Agustini menyebutkan bahwa konten film tersebut bahkan diperjualbelikan secara online dengan harga Rp15 juta, dan langsung menjadi sorotan publik serta industri film. Menyadari urgensinya, pihaknya segera berkoordinasi dengan Kementerian Komunikasi dan Digital untuk menindak tegas dan menutup akses platform ilegal tersebut.
"Langkah cepat ini menjadi bukti bahwa kami sangat serius dalam melindungi kekayaan intelektual para pelaku industri kreatif," tegasnya.
Hasilnya cukup menggembirakan. Setelah kejadian tersebut, film Jumbo tetap mampu menarik lebih dari 10 juta penonton dalam 60 hari penayangannya di bioskop, membuktikan bahwa dukungan pemerintah dan kesadaran masyarakat bisa menyelamatkan karya kreatif lokal.
Kolaborasi Jadi Kunci
Pemerintah menyadari bahwa perlindungan terhadap konten digital tidak bisa dilakukan secara sepihak. Oleh karena itu, Kemenparekraf terus memperkuat kolaborasi dengan berbagai pemangku kepentingan, termasuk platform OTT lokal, asosiasi film, serta komunitas kreatif, untuk menciptakan sistem pengawasan dan perlindungan yang lebih solid.
Meskipun regulasi kekayaan intelektual secara formal masih berada di bawah kewenangan kementerian lain, Kemenparekraf berperan aktif sebagai jembatan komunikasi antara pelaku industri dengan regulator.

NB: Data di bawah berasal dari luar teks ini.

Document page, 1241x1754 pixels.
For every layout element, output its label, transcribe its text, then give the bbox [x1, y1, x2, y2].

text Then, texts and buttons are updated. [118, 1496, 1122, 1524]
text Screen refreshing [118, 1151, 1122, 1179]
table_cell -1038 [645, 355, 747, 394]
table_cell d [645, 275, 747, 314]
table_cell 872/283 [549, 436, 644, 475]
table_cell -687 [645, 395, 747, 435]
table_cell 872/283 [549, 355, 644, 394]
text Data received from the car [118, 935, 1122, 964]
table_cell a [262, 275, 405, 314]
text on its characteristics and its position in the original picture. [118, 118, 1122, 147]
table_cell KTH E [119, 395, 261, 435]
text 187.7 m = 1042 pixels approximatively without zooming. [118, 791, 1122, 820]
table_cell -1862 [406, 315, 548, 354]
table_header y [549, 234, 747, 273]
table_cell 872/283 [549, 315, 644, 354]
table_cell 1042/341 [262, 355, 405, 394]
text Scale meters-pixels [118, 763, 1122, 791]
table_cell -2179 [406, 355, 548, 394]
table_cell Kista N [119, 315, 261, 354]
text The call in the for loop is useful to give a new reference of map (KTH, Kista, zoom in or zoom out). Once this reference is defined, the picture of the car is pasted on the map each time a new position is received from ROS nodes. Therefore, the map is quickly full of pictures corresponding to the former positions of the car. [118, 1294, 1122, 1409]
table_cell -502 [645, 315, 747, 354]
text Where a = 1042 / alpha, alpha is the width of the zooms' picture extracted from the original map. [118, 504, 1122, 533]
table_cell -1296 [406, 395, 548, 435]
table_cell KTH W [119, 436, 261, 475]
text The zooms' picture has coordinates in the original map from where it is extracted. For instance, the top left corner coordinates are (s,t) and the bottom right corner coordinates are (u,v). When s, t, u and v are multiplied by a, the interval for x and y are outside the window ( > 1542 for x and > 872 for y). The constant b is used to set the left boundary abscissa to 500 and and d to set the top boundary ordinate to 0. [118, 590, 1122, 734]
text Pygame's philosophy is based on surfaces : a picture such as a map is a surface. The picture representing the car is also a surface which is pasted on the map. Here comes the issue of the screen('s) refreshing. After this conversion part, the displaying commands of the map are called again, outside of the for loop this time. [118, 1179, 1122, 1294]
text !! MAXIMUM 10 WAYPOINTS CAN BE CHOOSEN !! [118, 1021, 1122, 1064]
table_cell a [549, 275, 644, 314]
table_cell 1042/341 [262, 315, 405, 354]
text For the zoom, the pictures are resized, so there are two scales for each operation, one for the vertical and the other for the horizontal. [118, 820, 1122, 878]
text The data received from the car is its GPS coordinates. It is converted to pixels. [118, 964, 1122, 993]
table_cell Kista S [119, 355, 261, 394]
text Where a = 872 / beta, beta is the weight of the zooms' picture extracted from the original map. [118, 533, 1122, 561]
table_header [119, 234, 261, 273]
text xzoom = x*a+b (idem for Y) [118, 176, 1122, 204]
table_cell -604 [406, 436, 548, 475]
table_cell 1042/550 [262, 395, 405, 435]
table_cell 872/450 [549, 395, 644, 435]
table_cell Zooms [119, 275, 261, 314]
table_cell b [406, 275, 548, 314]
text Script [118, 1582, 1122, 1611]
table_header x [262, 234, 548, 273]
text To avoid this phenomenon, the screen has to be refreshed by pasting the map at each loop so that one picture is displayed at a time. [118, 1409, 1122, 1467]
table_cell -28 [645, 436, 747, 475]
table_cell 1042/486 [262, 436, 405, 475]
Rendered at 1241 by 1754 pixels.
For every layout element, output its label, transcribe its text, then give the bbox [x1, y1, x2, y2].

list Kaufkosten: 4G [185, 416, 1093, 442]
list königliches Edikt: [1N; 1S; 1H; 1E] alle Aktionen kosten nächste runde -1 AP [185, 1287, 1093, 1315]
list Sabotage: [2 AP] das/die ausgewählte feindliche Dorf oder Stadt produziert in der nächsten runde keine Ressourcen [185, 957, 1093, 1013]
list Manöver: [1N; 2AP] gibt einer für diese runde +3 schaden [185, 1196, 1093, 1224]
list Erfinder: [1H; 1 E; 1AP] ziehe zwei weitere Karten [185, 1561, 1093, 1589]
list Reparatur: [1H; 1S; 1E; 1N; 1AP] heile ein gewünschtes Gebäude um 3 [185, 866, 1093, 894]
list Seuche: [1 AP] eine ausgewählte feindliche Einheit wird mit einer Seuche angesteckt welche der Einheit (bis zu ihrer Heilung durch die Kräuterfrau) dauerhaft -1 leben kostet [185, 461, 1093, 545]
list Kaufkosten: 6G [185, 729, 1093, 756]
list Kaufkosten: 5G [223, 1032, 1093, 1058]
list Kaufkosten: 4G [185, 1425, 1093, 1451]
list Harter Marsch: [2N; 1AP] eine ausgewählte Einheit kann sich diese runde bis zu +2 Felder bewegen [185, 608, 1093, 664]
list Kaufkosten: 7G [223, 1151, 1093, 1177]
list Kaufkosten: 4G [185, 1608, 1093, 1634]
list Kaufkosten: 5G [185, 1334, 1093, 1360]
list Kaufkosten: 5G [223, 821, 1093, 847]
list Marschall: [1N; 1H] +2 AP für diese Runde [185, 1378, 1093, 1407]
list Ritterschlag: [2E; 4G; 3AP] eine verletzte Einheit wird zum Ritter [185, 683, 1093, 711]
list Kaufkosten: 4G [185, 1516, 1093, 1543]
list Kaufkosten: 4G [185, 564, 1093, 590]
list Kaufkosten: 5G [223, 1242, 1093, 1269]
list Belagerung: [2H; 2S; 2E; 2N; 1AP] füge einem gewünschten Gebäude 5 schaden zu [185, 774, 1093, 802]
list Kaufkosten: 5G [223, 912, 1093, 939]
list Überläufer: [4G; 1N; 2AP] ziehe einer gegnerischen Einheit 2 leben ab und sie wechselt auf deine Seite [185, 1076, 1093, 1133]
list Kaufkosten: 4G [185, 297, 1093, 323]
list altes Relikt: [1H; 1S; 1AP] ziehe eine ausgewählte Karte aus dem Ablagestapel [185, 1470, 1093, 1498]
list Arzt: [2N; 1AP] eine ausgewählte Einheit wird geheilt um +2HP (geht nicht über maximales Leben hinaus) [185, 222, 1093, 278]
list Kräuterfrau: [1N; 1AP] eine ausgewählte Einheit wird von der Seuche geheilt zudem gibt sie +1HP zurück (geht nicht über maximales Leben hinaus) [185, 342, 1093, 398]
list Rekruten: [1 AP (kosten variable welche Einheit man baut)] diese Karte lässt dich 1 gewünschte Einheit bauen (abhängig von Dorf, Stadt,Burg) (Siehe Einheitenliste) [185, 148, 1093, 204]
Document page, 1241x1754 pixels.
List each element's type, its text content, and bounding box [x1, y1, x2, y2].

Agustini menegaskan bahwa pihaknya mendengar langsung aspirasi dan keluhan pelaku industri, lalu membawanya dalam forum lintas kementerian untuk mencari solusi konkret.
"Saat ini kami berfokus menjadi fasilitator kebutuhan industri kreatif, memastikan suara mereka terdengar dan ditindaklanjuti oleh pihak yang berwenang," ungkapnya.
Dukungan Terhadap Konten Lokal
Tak hanya soal perlindungan, pemerintah juga mendorong pertumbuhan konten lokal yang berkualitas, termasuk dalam bentuk kolaborasi produksi, promosi, hingga lisensi dengan berbagai platform streaming. Menurut Agustini, karya kreatif dari Indonesia kini mulai dilirik oleh pasar internasional, bahkan menjadi bagian dari katalog utama platform global seperti Netflix dan Disney+.